Il ne peut fonder sa décision sur les moyens de droit qu’il a relevés d’office sans avoir au préalable invité les parties à présenter leurs observations.
En l’espèce, la S.C.I. SCI Fabtoleste a initialement saisi la juge de la mise en état par conclusions notifiées le 13 janvier 2025. La S.A. Fashion B. Air et M. [N] ont répondu à une première reprise le 31 mars 2025.
Lors de l’audience de mise en état du 31 mars 2025, l’incident a été fixé pour plaidoiries à l’audience du 15 septembre 2025. Aucun calendrier intermédiaire n’a été fixé pour de nouveaux échanges des parties sur l’incident, la juge de la mise en état ayant considéré que celui-ci était en état.
Pour autant, le jeudi 11 septembre en fin de matinée, la S.C.I. SCI Fabtoleste a notifié de nouvelles conclusions d’incident en vue de l’audience ayant lieu le lundi suivant à 11h. Le bordereau de communication de pièces de ces conclusions fait en outre apparaître 12 pièces postérieures au 31 mars 2025 (pièces 42 à 53).
C’est dans ces conditions que la S.A. Fashion B. Air et M. [N] ont été amenés à répliquer le lundi 15 septembre à 10h du matin. Les défendeurs à l’incident ont quant à eux produit deux nouvelles pièces, soit d’une part le désistement de la S.C.I. SCI Fabtoleste de sa demande de liquidation judiciaire de la S.A. Fashion B. Air, dont la demanderesse a donc nécessairement connaissance, et d’autre part un extrait de la comptabilité de la S.A. Fashion B. Air.

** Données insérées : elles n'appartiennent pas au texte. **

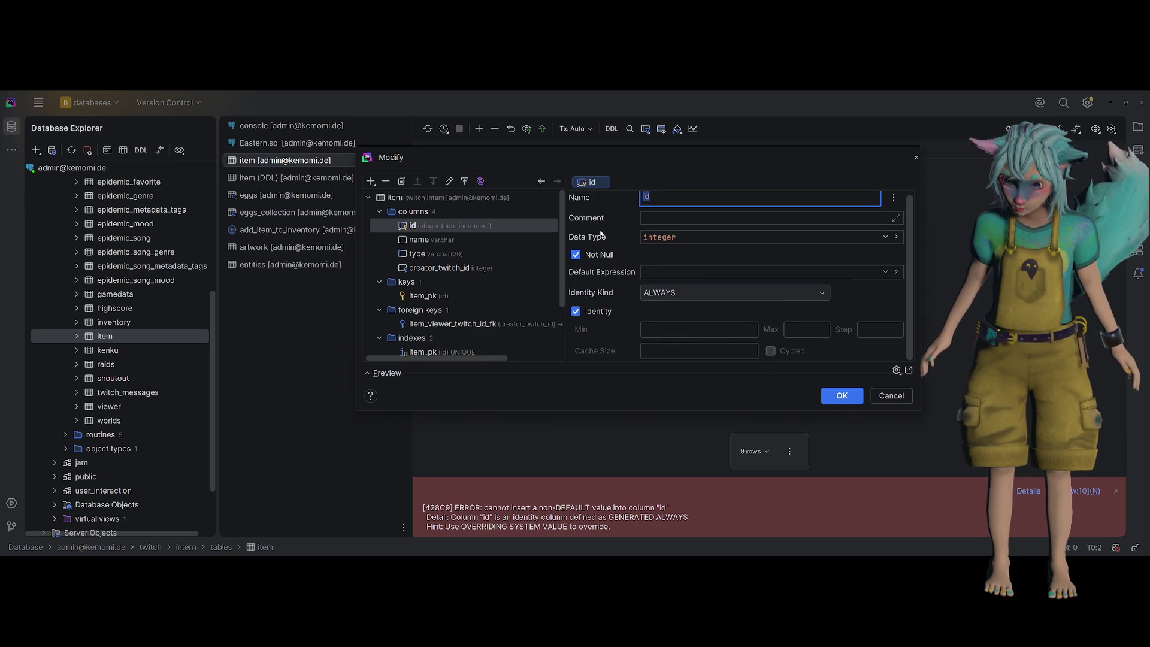
pyautogui.press('Tab')
pyautogui.press('Tab')
pyautogui.press('Tab')
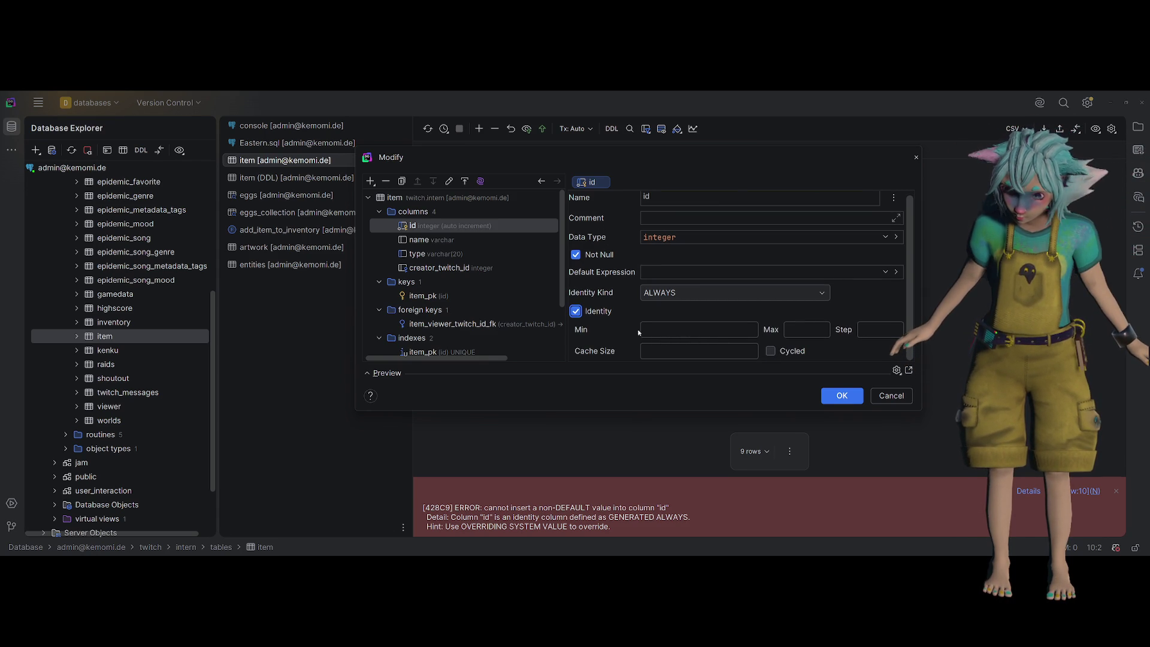
pyautogui.click(699, 330)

Il résulte de l’ensemble de ces éléments que le principe de la contradiction ne peut conduire qu’à soit rejeter les deux jeux de conclusions et pièces notifiées les 11 et 15 septembre par les parties, soit à les admettre également.
Il est en effet établi que la S.C.I. SCI Fabtoleste n’a pas notifié en temps utile, au vu de la date de plaidoiries, ses nouvelles écritures, ce alors que sa dernière pièce n°53 date du 3 juillet 2025, plus de deux mois avant le 11 septembre. Aucun élément ne vient justifier le caractère tardif de cette nouvelle notification.
Le principe de la contradiction implique que les défendeurs à l’incident puissent dans ces circonstances répliquer, même dans le très court temps ayant précédé l’audience.
Force est au surplus de constater qu’aucune des parties n’a sollicité de renvoi lors de l’audience du 15 septembre, ce qui établit qu’elles ne souhaitaient pas procéder à un examen plus approfondi des dernières écritures.
Ainsi, il n’est pas justifié de faire droit à la demande de la S.C.I. SCI Fabtoleste, qui est elle-même à l’origine des échanges tardifs qu’elle reproche à ses contradicteurs. Elle en sera donc déboutée.
Sur les demandes de provision
Selon l’article 789, 3° du code de procédure civile, le juge de la mise en état est, à compter de sa désignation et, jusqu’à son dessaisissement, seul compétent, à l’exclusion de toute autre formation du tribunal, pour accorder une provision au créancier lorsque l’existence de l’obligation n’est pas sérieusement contestable.
En l’espèce, la S.C.I. SCI Fabtoleste demande la condamnation provisionnelle des défendeurs à lui payer la somme de 6 286,70 euros au titre d’une période qu’elle ne précise pas. Elle ne produit aucun décompte locatif actualisé.
Alors que la locataire conteste être débitrice d’une somme quelconque, il ressort des pièces, et spécifiquement d’un avis d’échéance daté du 28 mars 2025, que la S.A. Fashion B. Air était à cette date débitrice de la somme de 101 856,46 euros.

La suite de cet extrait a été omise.